# [Your goal]
Would you repeat the data below exactly, taking out the images?

··· Input data ···

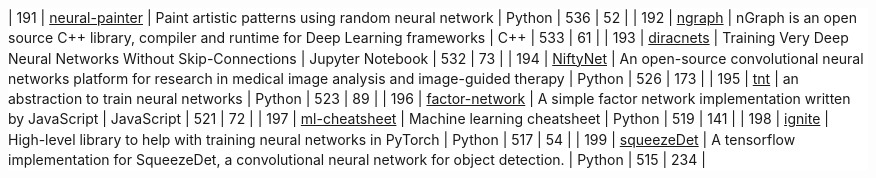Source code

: | 191 | [neural-painter](https://github.com/zxytim/neural-painter)                                                                                                         | Paint artistic patterns using random neural network                                                                                                                                                                                                                                                                                                                                                   | Python           | 536    | 52    |
| 192 | [ngraph](https://github.com/NervanaSystems/ngraph)                                                                                                                 | nGraph is an open source C++ library, compiler and runtime for Deep Learning frameworks                                                                                                                                                                                                                                                                                                               | C++              | 533    | 61    |
| 193 | [diracnets](https://github.com/szagoruyko/diracnets)                                                                                                               | Training Very Deep Neural Networks Without Skip-Connections                                                                                                                                                                                                                                                                                                                                           | Jupyter Notebook | 532    | 73    |
| 194 | [NiftyNet](https://github.com/NifTK/NiftyNet)                                                                                                                      | An open-source convolutional neural networks platform for research in medical image analysis and image-guided therapy                                                                                                                                                                                                                                                                                 | Python           | 526    | 173   |
| 195 | [tnt](https://github.com/pytorch/tnt)                                                                                                                              | an abstraction to train neural networks                                                                                                                                                                                                                                                                                                                                                               | Python           | 523    | 89    |
| 196 | [factor-network](https://github.com/Lucifier129/factor-network)                                                                                                    | A simple factor network implementation written by JavaScript                                                                                                                                                                                                                                                                                                                                          | JavaScript       | 521    | 72    |
| 197 | [ml-cheatsheet](https://github.com/bfortuner/ml-cheatsheet)                                                                                                        | Machine learning cheatsheet                                                                                                                                                                                                                                                                                                                                                                           | Python           | 519    | 141   |
| 198 | [ignite](https://github.com/pytorch/ignite)                                                                                                                        | High-level library to help with training neural networks in PyTorch                                                                                                                                                                                                                                                                                                                                   | Python           | 517    | 54    |
| 199 | [squeezeDet](https://github.com/BichenWuUCB/squeezeDet)                                                                                                            | A tensorflow implementation for SqueezeDet, a convolutional neural network for object detection.                                                                                                                                                                                                                                                                                                      | Python           | 515    | 234   |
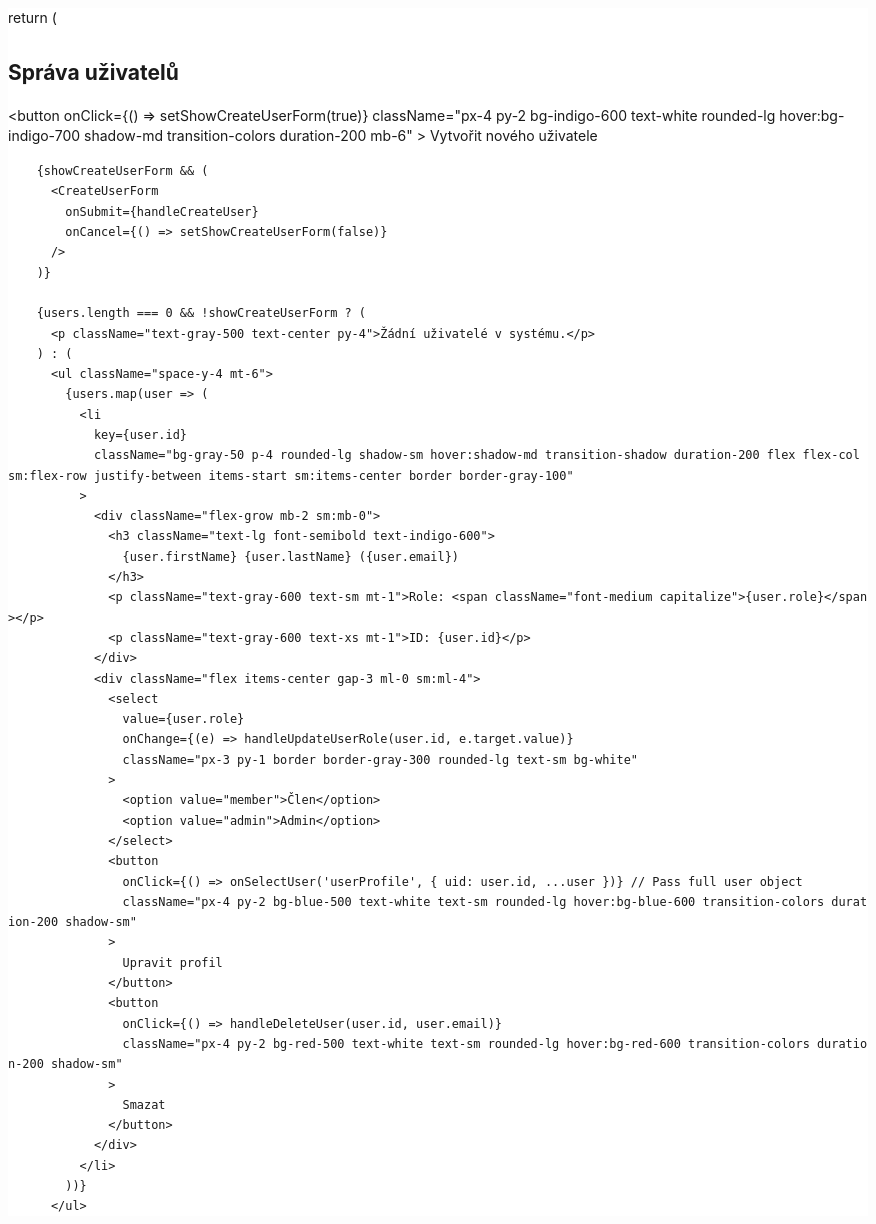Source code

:   return (
    <div className="container mx-auto px-4 py-8">
      <div className="bg-white rounded-xl shadow-lg p-6 mb-8">
        <h2 className="text-2xl font-bold text-indigo-700 mb-6 border-b pb-4">Správa uživatelů</h2>
        <button
          onClick={() => setShowCreateUserForm(true)}
          className="px-4 py-2 bg-indigo-600 text-white rounded-lg hover:bg-indigo-700 shadow-md transition-colors duration-200 mb-6"
        >
          Vytvořit nového uživatele
        </button>

        {showCreateUserForm && (
          <CreateUserForm
            onSubmit={handleCreateUser}
            onCancel={() => setShowCreateUserForm(false)}
          />
        )}

        {users.length === 0 && !showCreateUserForm ? (
          <p className="text-gray-500 text-center py-4">Žádní uživatelé v systému.</p>
        ) : (
          <ul className="space-y-4 mt-6">
            {users.map(user => (
              <li
                key={user.id}
                className="bg-gray-50 p-4 rounded-lg shadow-sm hover:shadow-md transition-shadow duration-200 flex flex-col sm:flex-row justify-between items-start sm:items-center border border-gray-100"
              >
                <div className="flex-grow mb-2 sm:mb-0">
                  <h3 className="text-lg font-semibold text-indigo-600">
                    {user.firstName} {user.lastName} ({user.email})
                  </h3>
                  <p className="text-gray-600 text-sm mt-1">Role: <span className="font-medium capitalize">{user.role}</span></p>
                  <p className="text-gray-600 text-xs mt-1">ID: {user.id}</p>
                </div>
                <div className="flex items-center gap-3 ml-0 sm:ml-4">
                  <select
                    value={user.role}
                    onChange={(e) => handleUpdateUserRole(user.id, e.target.value)}
                    className="px-3 py-1 border border-gray-300 rounded-lg text-sm bg-white"
                  >
                    <option value="member">Člen</option>
                    <option value="admin">Admin</option>
                  </select>
                  <button
                    onClick={() => onSelectUser('userProfile', { uid: user.id, ...user })} // Pass full user object
                    className="px-4 py-2 bg-blue-500 text-white text-sm rounded-lg hover:bg-blue-600 transition-colors duration-200 shadow-sm"
                  >
                    Upravit profil
                  </button>
                  <button
                    onClick={() => handleDeleteUser(user.id, user.email)}
                    className="px-4 py-2 bg-red-500 text-white text-sm rounded-lg hover:bg-red-600 transition-colors duration-200 shadow-sm"
                  >
                    Smazat
                  </button>
                </div>
              </li>
            ))}
          </ul>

···

# [Finished exercise]
Source code

: | 191 | [neural-painter](https://github.com/zxytim/neural-painter)                                                                                                         | Paint artistic patterns using random neural network                                                                                                                                                                                                                                                                                                                                                   | Python           | 536    | 52    |
| 192 | [ngraph](https://github.com/NervanaSystems/ngraph)                                                                                                                 | nGraph is an open source C++ library, compiler and runtime for Deep Learning frameworks                                                                                                                                                                                                                                                                                                               | C++              | 533    | 61    |
| 193 | [diracnets](https://github.com/szagoruyko/diracnets)                                                                                                               | Training Very Deep Neural Networks Without Skip-Connections                                                                                                                                                                                                                                                                                                                                           | Jupyter Notebook | 532    | 73    |
| 194 | [NiftyNet](https://github.com/NifTK/NiftyNet)                                                                                                                      | An open-source convolutional neural networks platform for research in medical image analysis and image-guided therapy                                                                                                                                                                                                                                                                                 | Python           | 526    | 173   |
| 195 | [tnt](https://github.com/pytorch/tnt)                                                                                                                              | an abstraction to train neural networks                                                                                                                                                                                                                                                                                                                                                               | Python           | 523    | 89    |
| 196 | [factor-network](https://github.com/Lucifier129/factor-network)                                                                                                    | A simple factor network implementation written by JavaScript                                                                                                                                                                                                                                                                                                                                          | JavaScript       | 521    | 72    |
| 197 | [ml-cheatsheet](https://github.com/bfortuner/ml-cheatsheet)                                                                                                        | Machine learning cheatsheet                                                                                                                                                                                                                                                                                                                                                                           | Python           | 519    | 141   |
| 198 | [ignite](https://github.com/pytorch/ignite)                                                                                                                        | High-level library to help with training neural networks in PyTorch                                                                                                                                                                                                                                                                                                                                   | Python           | 517    | 54    |
| 199 | [squeezeDet](https://github.com/BichenWuUCB/squeezeDet)                                                                                                            | A tensorflow implementation for SqueezeDet, a convolutional neural network for object detection.                                                                                                                                                                                                                                                                                                      | Python           | 515    | 234   |
Source code

:   return (
    <div className="container mx-auto px-4 py-8">
      <div className="bg-white rounded-xl shadow-lg p-6 mb-8">
        <h2 className="text-2xl font-bold text-indigo-700 mb-6 border-b pb-4">Správa uživatelů</h2>
        <button
          onClick={() => setShowCreateUserForm(true)}
          className="px-4 py-2 bg-indigo-600 text-white rounded-lg hover:bg-indigo-700 shadow-md transition-colors duration-200 mb-6"
        >
          Vytvořit nového uživatele
        </button>

        {showCreateUserForm && (
          <CreateUserForm
            onSubmit={handleCreateUser}
            onCancel={() => setShowCreateUserForm(false)}
          />
        )}

        {users.length === 0 && !showCreateUserForm ? (
          <p className="text-gray-500 text-center py-4">Žádní uživatelé v systému.</p>
        ) : (
          <ul className="space-y-4 mt-6">
            {users.map(user => (
              <li
                key={user.id}
                className="bg-gray-50 p-4 rounded-lg shadow-sm hover:shadow-md transition-shadow duration-200 flex flex-col sm:flex-row justify-between items-start sm:items-center border border-gray-100"
              >
                <div className="flex-grow mb-2 sm:mb-0">
                  <h3 className="text-lg font-semibold text-indigo-600">
                    {user.firstName} {user.lastName} ({user.email})
                  </h3>
                  <p className="text-gray-600 text-sm mt-1">Role: <span className="font-medium capitalize">{user.role}</span></p>
                  <p className="text-gray-600 text-xs mt-1">ID: {user.id}</p>
                </div>
                <div className="flex items-center gap-3 ml-0 sm:ml-4">
                  <select
                    value={user.role}
                    onChange={(e) => handleUpdateUserRole(user.id, e.target.value)}
                    className="px-3 py-1 border border-gray-300 rounded-lg text-sm bg-white"
                  >
                    <option value="member">Člen</option>
                    <option value="admin">Admin</option>
                  </select>
                  <button
                    onClick={() => onSelectUser('userProfile', { uid: user.id, ...user })} // Pass full user object
                    className="px-4 py-2 bg-blue-500 text-white text-sm rounded-lg hover:bg-blue-600 transition-colors duration-200 shadow-sm"
                  >
                    Upravit profil
                  </button>
                  <button
                    onClick={() => handleDeleteUser(user.id, user.email)}
                    className="px-4 py-2 bg-red-500 text-white text-sm rounded-lg hover:bg-red-600 transition-colors duration-200 shadow-sm"
                  >
                    Smazat
                  </button>
                </div>
              </li>
            ))}
          </ul>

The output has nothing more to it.